George Herbert Heath was born in Tonbridge, Kent, in 1900, the son of Herbert Mission Heath, a cricket ball maker, and his wife Tamar. He studied art at Goldsmith's College, trained as an art teacher at Regent Street Polytechnic, then found a job as a teacher at Teddington Art School. He left about 1930 to become a commercial artist, working through an agency in London.
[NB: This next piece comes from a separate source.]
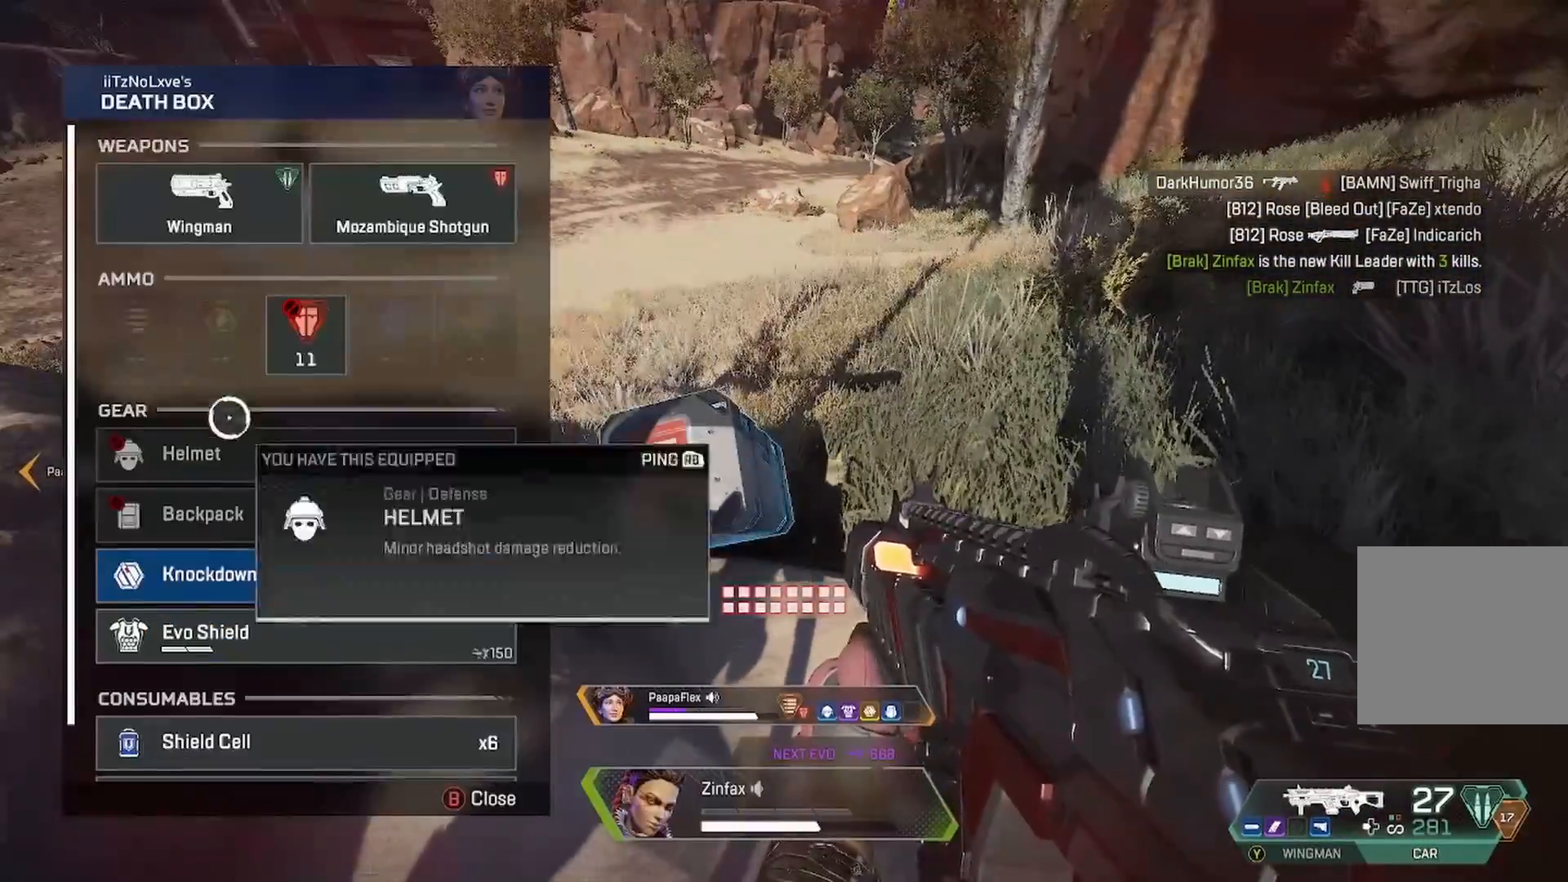
{"buttons": ["A"], "left_stick": "center", "right_stick": "center", "events": [[33, "right_stick", "down"], [117, "left_stick", "center"], [217, "right_stick", "center"], [400, "A", "down"]]}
He started off in the comics and story papers of the Amalgamated Press, providing illustrations for prose stories, and soon started drawing adventure strips for Stan Gooch's titles, usually on the back page, in the early 1930s. He pioneered the use of speech balloons in adventure strips, which traditionally accompanied the pictures with typeset narration. Strips he drew included:

  • "Forest of Fear" (1932) and "The Sacred Eye of Satpura" (1934) for The Funny Wonder
  • "The Young Adventurers" (1932), "Two Little Wanderers" (1934) and "James Cagney" (1936) for Larks
  • "Red Man's Gold" (1934), "Our Funny Newsreel" (1934) and "Cowboy Charlie" (1952) for Jingles
  • "Two True Friends" (1938) for Crackers
  • "Clark Gable" (1938), "Bebe Daniels and Ben Lyon" (1941), "Western Brothers" (1941) and "The Falcon" (1947-61) for Radio Fun
  • "Happy Bob Harriday" (1947-49) and "Rivals of the Spanish Main" (1948) for Tip Top
  • "The Undersea Pirates" (1956), "Jack Warner", "I Vow Vengeance", "Our Tec Teaser", "The House with Red Shutters" and "Family Theatre" for TV Fun
  • "Dogfight Dixon" (1960) and "Spy 13" (1960) for Thriller Picture Library

After "The Falcon" ended in 1961, he was apparently fired by Fleetway Publications, as the AP was know known, and started working for DC Thomson's The Victor and The Hotspur for much less money. Strips he drew for them included:

  • "The Roll-Along Logans" (1962-)
  • "Front Page Ferguson" (1967)
  • "The Rainbow Boys" (1968)

He died in 1968 before he could finish the last of these. His wife was also an illustrator who worked for Picturegoer and Woman's Own, but I have yet to find out her name. His wife's name was Queenie, and she was my aunt. George was always known to us as Henry. Their son, Michael Heath, is a well-known cartoonist who is currently cartoon editor of the Spectator.